## Quoted passage
- - -
SumQE
SUM-QE, a BERT-based Summary Quality Estimation Model
Install / Use
/learn @nlpaueb/SumQEREADME
SumQE
This is the source code for SUM-QE, a BERT-based Summary Quality Estimation Model. If you use the code for your research, please cite the following paper.
Stratos Xenouleas, Prodromos Malakasiotis, Marianna Apidianaki and Ion Androutsopoulos (2019), SUM-QE: a BERT-based Summary Quality Estimation Model. Proceedings of the 2019 Conference on Empirical Methods in Natural Language Processing and 9th International Joint Conference on Natural Language Processing (EMNLP-IJCNLP 2019), November 3-7, Hong Kong.
@inproceedings{Xenouleas:EMNLP-IJCNLP19,
author = {Xenouleas, Stratos and Malakasiotis, Prodromos and Apidianaki, Marianna and Androutsopoulos, Ion},
title = {{SUM-QE: a BERT-based Summary Quality Estimation Model}},
fullbooktitle = {Proceedings of the 2019 Conference on Empirical Methods in Natural Language Processing and 9th International Joint Conference on Natural Language Processing (EMNLP-IJCNLP 2019)},
booktitle = {EMNLP-IJCNLP 2019},
year = {2019},
address = {Hong Kong}
}
A preprint of the paper is available on arXiv.
Demo
A simple example (similar to scr/examples.py) of how to load and run the trained models can be found in this Google Colab notebook.
- - -
## Information supplied

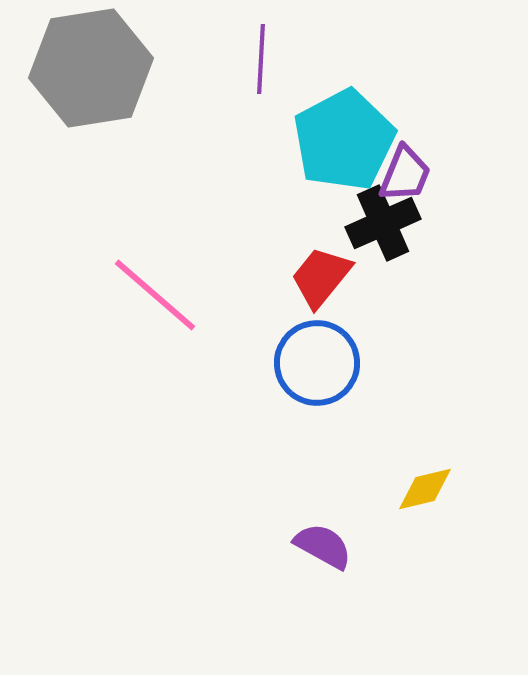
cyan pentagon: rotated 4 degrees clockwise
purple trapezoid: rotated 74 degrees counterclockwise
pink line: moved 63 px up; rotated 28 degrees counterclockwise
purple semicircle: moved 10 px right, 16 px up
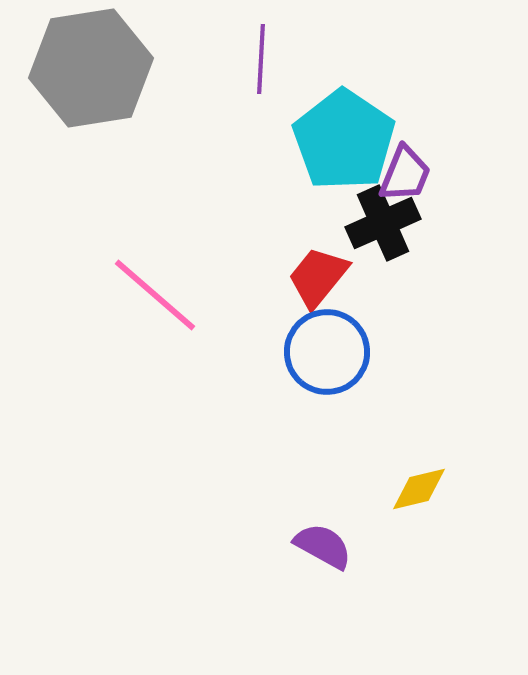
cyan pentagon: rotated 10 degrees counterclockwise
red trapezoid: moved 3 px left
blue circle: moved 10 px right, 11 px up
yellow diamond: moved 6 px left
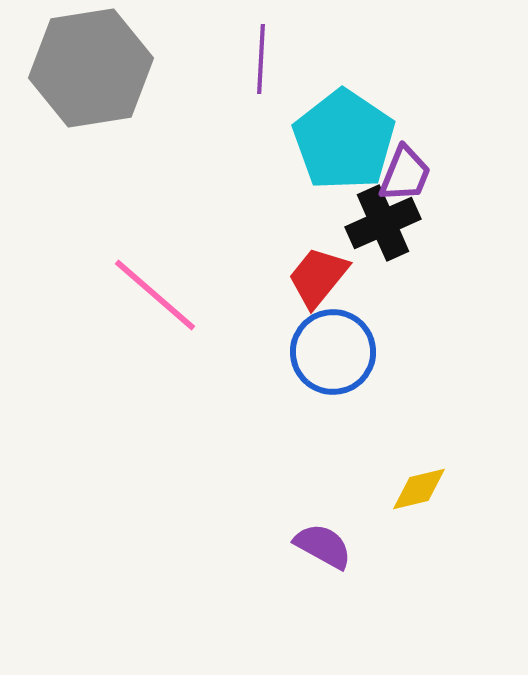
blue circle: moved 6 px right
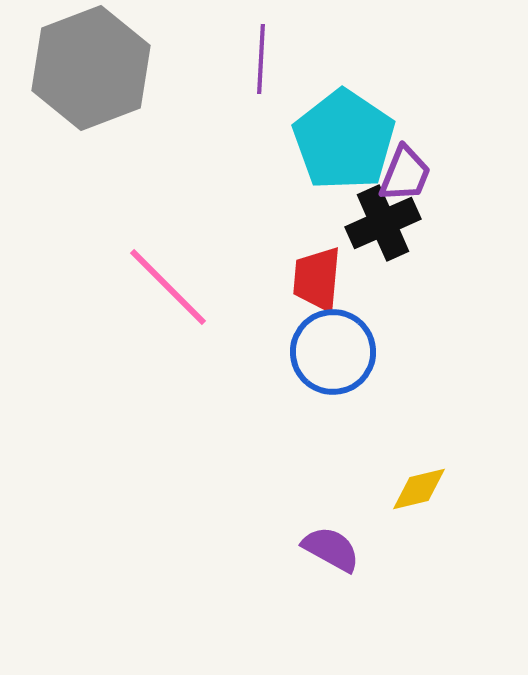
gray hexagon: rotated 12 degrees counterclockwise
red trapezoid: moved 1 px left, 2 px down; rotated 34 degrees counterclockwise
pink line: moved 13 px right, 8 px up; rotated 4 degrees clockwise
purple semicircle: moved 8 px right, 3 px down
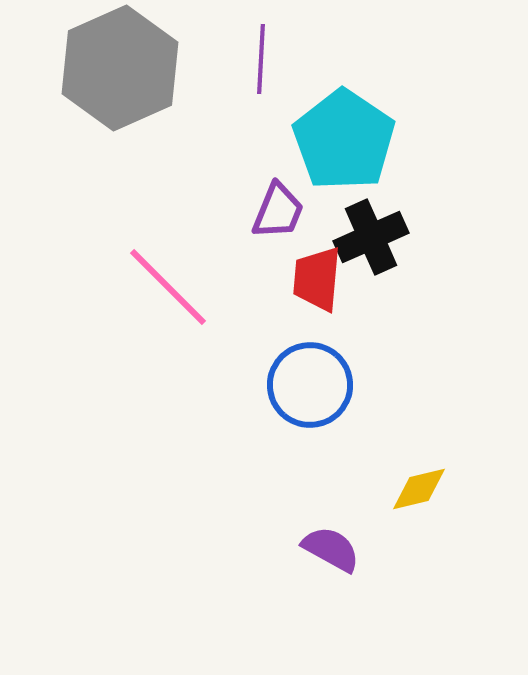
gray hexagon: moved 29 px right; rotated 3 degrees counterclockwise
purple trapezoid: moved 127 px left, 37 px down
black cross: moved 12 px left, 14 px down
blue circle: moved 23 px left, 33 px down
- - -
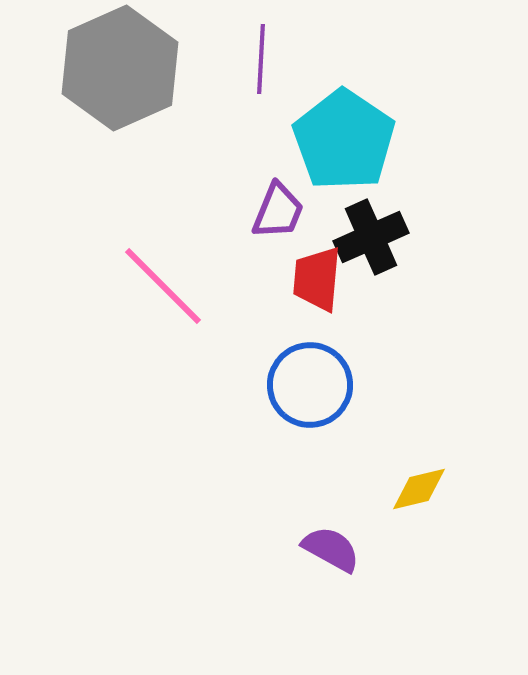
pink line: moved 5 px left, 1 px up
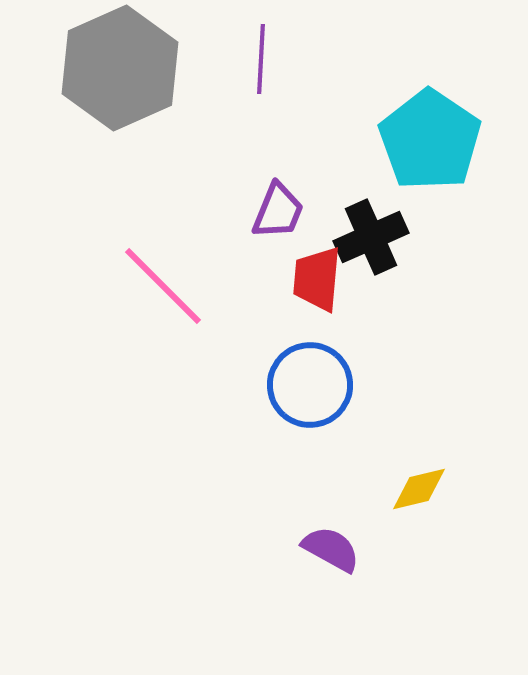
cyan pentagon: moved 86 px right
- - -
## Stated goal
Continue the SUM-QE README from its final sentence, in the same technical register.

## Exercise result
Environment
In our experiments we used Anaconda and python=3.6. You can set the environment using the following steps:
-
Create a conda environment and activate it:
conda create -p SUM_QE_env python=3.6 --no-default-packages conda activate SUM_QE_env/ -
Install tensorflow=1.12:
conda install tensorflow-gpu==1.12 -
Install the remaining requirements
pip install -r requirements.txt -
Add
SumQE/to the path of the environment:conda develop SumQE/ -
Download nltk punkt sentence tokenizer:
python -m nltk.downloader punkt -
Download the binary file containing the pretrained GloVe embeddings from here and move it to
SumQE/inputdirectory. -
In order to calculate the ROUGE and BLEU scores, clone this repository and add it to the environment:
cd py-rouge pip install . -
Copy by hand the file
py-rouge/rouge/smart_common_words.txtinto the directory:SUM_QE_env/lib/python3.6/site-packages/rouge
Datasets
We used the datasets from the DUC-05, DUC-06 and DUC-07 shared tasks. To ease processing, we constructed
a json file for each year (duc_year.json) with all the necessary information organized. In particular, each file contains the peer (system) and model (human) summaries followed by the human scores
(the scores given by the annotators), and the ROUGE and BLEU scores that were calculated automatically.
In order to construct your own datasets, you need to follow the structure shown below for each particular year. Make sure that your files are renamed correctly.
project
| ...
└──input
└── DUC_2005
| linguistic_quality.table
| pyramid.txt
| Responsiveness.table
|
└── summaries
| D301.M.250.I.1
| ...
└── DUC_2006
...
└── DUC_2007
...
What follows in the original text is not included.